“Her eighteenth birthday,” said the solicitor, “occurred three days ago.”

“Oh no, it can’t have done,” said Dorothea with tragic dismay. “We haven’t had a party, or given her a present or anything. Jo, it wasn’t really, was it? You’d have reminded me.”

“My dear Dolly,” said her sister, “had I remembered it myself, I should certainly have reminded you. But I do have other things to think about, you know, especially with Mother so unwell. I’m afraid that Deirdre’s birthday, which is perhaps not one of the most significant events of the decade, escaped my recollection. I really think she’s old enough not to make a fuss about it.”

“I ought to have remembered,” said Camilla. “But I have had a frightfully heavy term — I’ve been simply snowed under with lectures and tutorials. I do feel rotten about it, though — poor old Dreary, no wonder she’s feeling a bit bloody-minded.”

The members of the family now gathered in the waiting-room all seemed to be on terms of mutual affection: Deirdre being absent, harmony prevailed. The only exception that I could detect to this was a certain… absence of sympathy, perhaps no more than that, between Rupert Galloway and the Fairfax twins.

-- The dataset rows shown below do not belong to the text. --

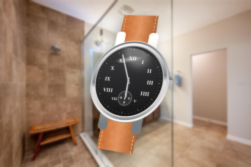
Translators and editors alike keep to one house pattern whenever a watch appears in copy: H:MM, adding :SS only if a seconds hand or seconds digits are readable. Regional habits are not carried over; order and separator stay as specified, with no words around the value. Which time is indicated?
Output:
5:56
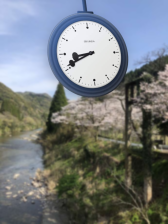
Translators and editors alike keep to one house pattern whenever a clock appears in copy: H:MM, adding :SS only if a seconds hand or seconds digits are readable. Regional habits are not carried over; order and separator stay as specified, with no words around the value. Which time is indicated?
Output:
8:41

They had not met, apparently, for several years: it was in Corfu, I gathered, that the twins were generally reunited with their cousins — Camilla and Deirdre spent most of their holidays there; but Rupert did not accompany his daughter on these visits. Lucian and Lucinda, when he last saw them, would have been little more than schoolchildren: with the uneasy joviality natural to such an encounter, he remarked on how they had grown and inquired what they were doing these days.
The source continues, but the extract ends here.